Dr. Vjeko Vrancic
Agram
La transformación europea
Ha desaparecido la Europa creada en Versalles. Ni siquiera quedó bastante tiempo para levantar de sus escombros un monumento histórico, porque las manos de las naciones jóvenes están ocupadas en despejar y allanar caminos nuevos en los que la humanidad resucitada avanzará hacia una vida nueva.
La crisis espiritual de la antigua Europa se manifiesta en el desarrollo de la filosofía materialista durante los dos últimos siglos hasta que alcanzó por fin su punto culminante en el comunismo materialista universal. La crisis social, política y económica se reflejaba en la actividad de la sociedad individualista, en el hundimiento del estado democrático y en la decadencia de la sociedad liberalista.

- Enunciado:
Prosiga el texto sobre la transformación europea a partir de su última oración. Los registros no desempeñan ningún papel en este ejercicio.

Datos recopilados
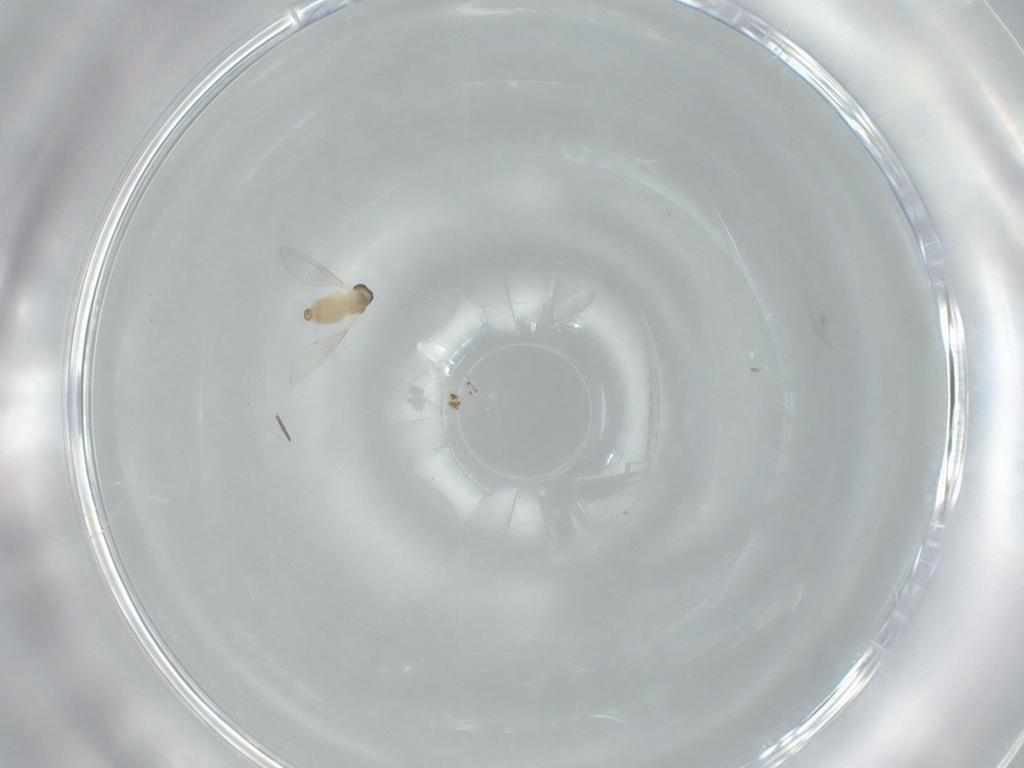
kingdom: Animalia
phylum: Arthropoda
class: Insecta
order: Diptera
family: Cecidomyiidae
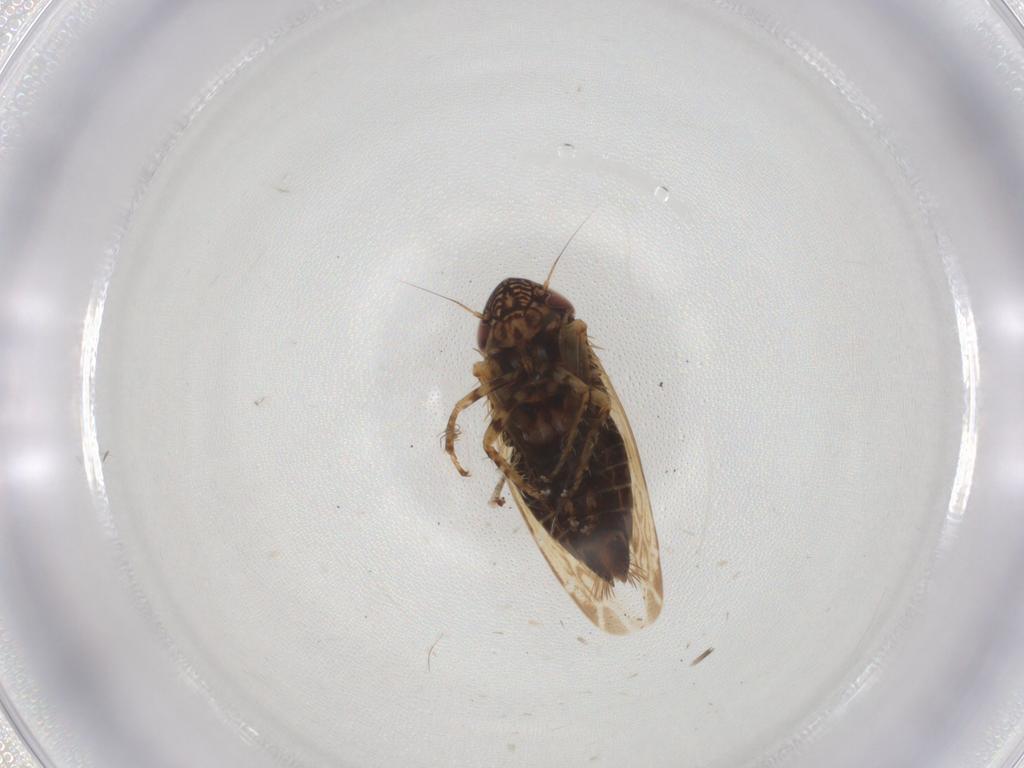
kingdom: Animalia
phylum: Arthropoda
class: Insecta
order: Hemiptera
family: Cicadellidae
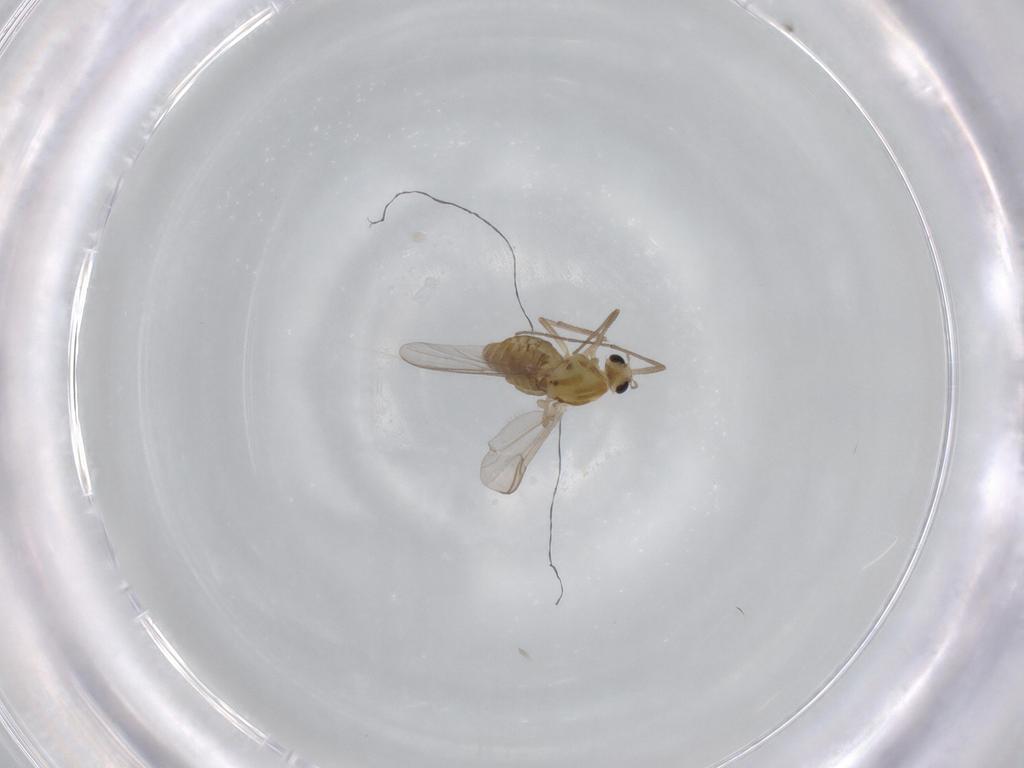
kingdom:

- Espacio de respuesta:
Una Europa tan gravemente infectada basaba su orden en una de las mentiras más grandes de todos los tiempos, es decir en el racionalismo puro sin espíritu ni amor, adaptando consecuentemente una forma política llamada con el nombre pomposo de democracia, en la que los intereses grandes y pequeños corrían a porfía hacia lo infinito como los perros azuzados contra liebres artificiales, convencidos siempre que con una carrera así cumplían el santo deber frente a su “clase”. Entretanto solo los explotadores de este orden gozaban todas las ventajas en el caos de esta carrera desatinada, para cobrar después en el registro de apuestas el premio céntuplo del sudor y del esfuerzo ajeno.
Mientras que esta antigua Europa predicaba siempre en su política el “derecho del hombre”, introdujo en la economía una lucha sin escrúpulo entre el trabajo y el capital. Consiguió dividir al organismo social en clases y a incitar la una contra la otra, contándoles de los intereses particulares de las clases artificialmente creadas.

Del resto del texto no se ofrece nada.